Wednesday, January 28, 2026

I AM HOMELESS IF THIS IS NOT MY HOME by Lorrie Moore

The best thing about this book is that it’s short.  A close second is the fabulous writing.  However, the plot is bizarre.  Actually, there are two storylines that intersect eventually.  The first is a series of letters written by a rooming house proprietor shortly after the Civil War.  She describes a handsome lodger who seems to be John Wilkes Booth, although she never says so.  The second storyline is the one that is extremely weird and unfortunately occupies most of the pages.  Finn is a history teacher who doesn’t believe in homework and who doubles as a math teacher.  He sits at the bedside of his dying brother who is hanging on to life by watching the World Series.  Then Finn gets a phone call demanding that he drive halfway across the country because something has happened to his mentally ill ex-girlfriend, Lily.  He immediately abandons his brother and jumps in the car.  It turns out that Lily has finally accomplished the suicide she has always wished for.
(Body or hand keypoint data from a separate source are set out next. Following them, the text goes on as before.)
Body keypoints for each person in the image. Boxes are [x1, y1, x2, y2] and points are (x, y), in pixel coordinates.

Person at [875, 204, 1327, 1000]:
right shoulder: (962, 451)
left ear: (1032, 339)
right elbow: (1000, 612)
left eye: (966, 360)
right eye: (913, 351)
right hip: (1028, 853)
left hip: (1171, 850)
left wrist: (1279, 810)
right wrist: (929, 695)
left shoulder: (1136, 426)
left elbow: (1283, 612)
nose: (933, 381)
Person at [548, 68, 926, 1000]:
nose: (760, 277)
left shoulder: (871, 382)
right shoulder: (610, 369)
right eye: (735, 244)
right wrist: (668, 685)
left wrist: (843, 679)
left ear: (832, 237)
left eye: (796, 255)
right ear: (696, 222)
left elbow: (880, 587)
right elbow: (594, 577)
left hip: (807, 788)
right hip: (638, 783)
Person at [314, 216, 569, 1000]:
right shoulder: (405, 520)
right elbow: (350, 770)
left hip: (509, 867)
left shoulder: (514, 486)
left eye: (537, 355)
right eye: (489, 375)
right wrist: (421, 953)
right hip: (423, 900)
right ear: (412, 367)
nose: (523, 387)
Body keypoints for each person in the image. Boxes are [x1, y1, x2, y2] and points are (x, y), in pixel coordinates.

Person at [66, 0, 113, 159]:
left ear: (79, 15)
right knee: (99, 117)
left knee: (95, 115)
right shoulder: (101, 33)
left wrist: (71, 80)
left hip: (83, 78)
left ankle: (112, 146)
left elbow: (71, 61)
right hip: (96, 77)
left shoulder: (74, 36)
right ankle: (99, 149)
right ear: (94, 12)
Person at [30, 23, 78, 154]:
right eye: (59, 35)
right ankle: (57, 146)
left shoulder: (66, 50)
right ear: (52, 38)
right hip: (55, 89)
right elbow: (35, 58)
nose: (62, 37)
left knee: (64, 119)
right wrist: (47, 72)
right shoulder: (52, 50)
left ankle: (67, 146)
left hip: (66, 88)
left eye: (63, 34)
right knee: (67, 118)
However, her wish for her body to be given to the Body Farm, the forensic anthropology site at the University of Tennessee, was not fulfilled.  Finn is completely enthralled with Lily--dead or alive, it seems, and she’s actually in some kind of undead state--maybe.  Anyway, why is Finn with the dead(?) ex-girlfriend who didn’t want to live and not with the brother who does?  Also, how does Finn do such a massive amount of driving on almost no sleep?